Le défi de la communication éthique dans le tourisme

Le défi de la communication éthique dans le tourisme : rencontre avec Rebecca, responsable communication de la Fédération Grandir A

Dans le domaine du tourisme équitable, une communication éthique est essentielle pour sensibiliser le public. J’ai eu le plaisir d’interviewer Rebecca, responsable de communication à la Fédération Grandira. Cette fédération promeut un tourisme respectueux et solidaire, conscient des problématiques mondiales. Dans cette entrevue, Rebecca partage ses réflexions, ses défis et ses espoirs pour une communication éthique dans le tourisme.

Bonjour Rebecca. Peux-tu expliquer ce qu’est la Fédération Grandira ? 

Grandira est une fédération qui s’inscrit dans le domaine de l’économie sociale et solidaire. Elle agit à travers deux projets interconnectés : 

Nos agences de voyages versent un minimum de 5% du prix des séjours à Grandir Ailleurs. Grandir Ailleurs, Grandir Aventure et Grandes Latitudes partagent les locaux et l’expertise de l’équipe est utilisée de manière transversale et complémentaire.

Quels sont vos objectifs principaux pour Grandir Aventure et Grandes Latitudes ?

Nous accordons une grande importance à l’aspect sensibilisation. 

Nous proposons du tourisme équitable et solidaire, une pratique alternative à laquelle tout le monde n’est pas forcément ouvert. Le défi réside dans le fait que ces séjours n’attirent qu’une minorité de voyageurs. Car un voyage équitable et solidaire implique quelques compromis.

Cela peut impliquer d’éviter les vols internes malgré de longues heures de routes. Nous proposons aussi de loger chez l’habitant pour une expérience authentique.

Nous nous efforçons de déconstruire l’idée consumériste du voyage et de promouvoir une manière de voyager différente et plus consciente. 

C’est aussi casser les préjugés “voyage solidaire VS voyage humanitaire”. Nous ne proposons pas de voyage humanitaire ! Nos circuits offrent parfois des immersions dans des associations, mais ce n’est pas du volontariat.
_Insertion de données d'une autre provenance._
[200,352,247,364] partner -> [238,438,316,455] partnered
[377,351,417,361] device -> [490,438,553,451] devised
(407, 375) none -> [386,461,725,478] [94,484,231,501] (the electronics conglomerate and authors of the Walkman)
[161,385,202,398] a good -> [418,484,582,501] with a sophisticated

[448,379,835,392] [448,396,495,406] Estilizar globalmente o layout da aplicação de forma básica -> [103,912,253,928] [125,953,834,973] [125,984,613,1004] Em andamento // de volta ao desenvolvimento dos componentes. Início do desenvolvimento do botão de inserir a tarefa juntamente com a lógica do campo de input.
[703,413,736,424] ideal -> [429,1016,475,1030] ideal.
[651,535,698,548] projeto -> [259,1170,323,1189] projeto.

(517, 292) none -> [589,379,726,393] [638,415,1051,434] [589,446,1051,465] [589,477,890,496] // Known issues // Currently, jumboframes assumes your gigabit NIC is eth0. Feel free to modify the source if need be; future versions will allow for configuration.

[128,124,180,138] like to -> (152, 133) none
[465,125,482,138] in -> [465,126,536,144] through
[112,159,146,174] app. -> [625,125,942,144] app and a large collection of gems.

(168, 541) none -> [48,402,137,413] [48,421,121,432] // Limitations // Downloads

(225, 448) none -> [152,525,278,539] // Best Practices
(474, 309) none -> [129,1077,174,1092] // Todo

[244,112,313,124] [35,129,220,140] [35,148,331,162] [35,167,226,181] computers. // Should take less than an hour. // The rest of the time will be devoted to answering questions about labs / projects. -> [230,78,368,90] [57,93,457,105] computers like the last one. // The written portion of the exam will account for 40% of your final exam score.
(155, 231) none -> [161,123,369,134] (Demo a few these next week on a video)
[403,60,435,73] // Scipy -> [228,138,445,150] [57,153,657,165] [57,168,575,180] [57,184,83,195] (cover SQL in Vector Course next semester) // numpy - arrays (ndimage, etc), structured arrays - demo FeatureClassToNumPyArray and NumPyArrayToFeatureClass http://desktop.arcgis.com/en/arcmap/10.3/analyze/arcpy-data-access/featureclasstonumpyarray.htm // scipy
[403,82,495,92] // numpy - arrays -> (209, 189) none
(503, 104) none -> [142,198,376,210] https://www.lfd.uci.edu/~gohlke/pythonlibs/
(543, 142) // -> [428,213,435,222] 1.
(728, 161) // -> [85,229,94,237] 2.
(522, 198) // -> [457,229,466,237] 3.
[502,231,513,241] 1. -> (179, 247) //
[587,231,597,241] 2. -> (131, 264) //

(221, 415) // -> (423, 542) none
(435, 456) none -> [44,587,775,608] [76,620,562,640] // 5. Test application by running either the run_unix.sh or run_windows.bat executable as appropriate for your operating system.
L’objectif est de découvrir un projet, de sensibiliser à une cause et de faire des rencontres. Les bénéficiaires ont besoin de soutien professionnel, pas de touristes temporaires. Les missions humanitaires nécessitent des compétences spécifiques et sont menées par des travailleurs sociaux locaux formés. 

Voyager solidaire, c’est minimiser les impacts négatifs du tourisme, comme la pollution. C’est aussi maximiser l’impact positif : immersion, échanges interculturels, développement local et renforcement de l’économie locale.

Nous cherchons, à travers une communication éthique, à « planter la petite graine » du changement, en espérant que les gens rentrent de voyage avec l’envie d’agir différemment dans leur quotidien, qu’il s’agisse de voyager autrement ou de s’engager localement. Nous avons déjà vu des jeunes revenir des voyages Grandir Aventure et s’orienter vers des carrières dans le social ou l’associatif, ce qui est pour nous une belle réussite !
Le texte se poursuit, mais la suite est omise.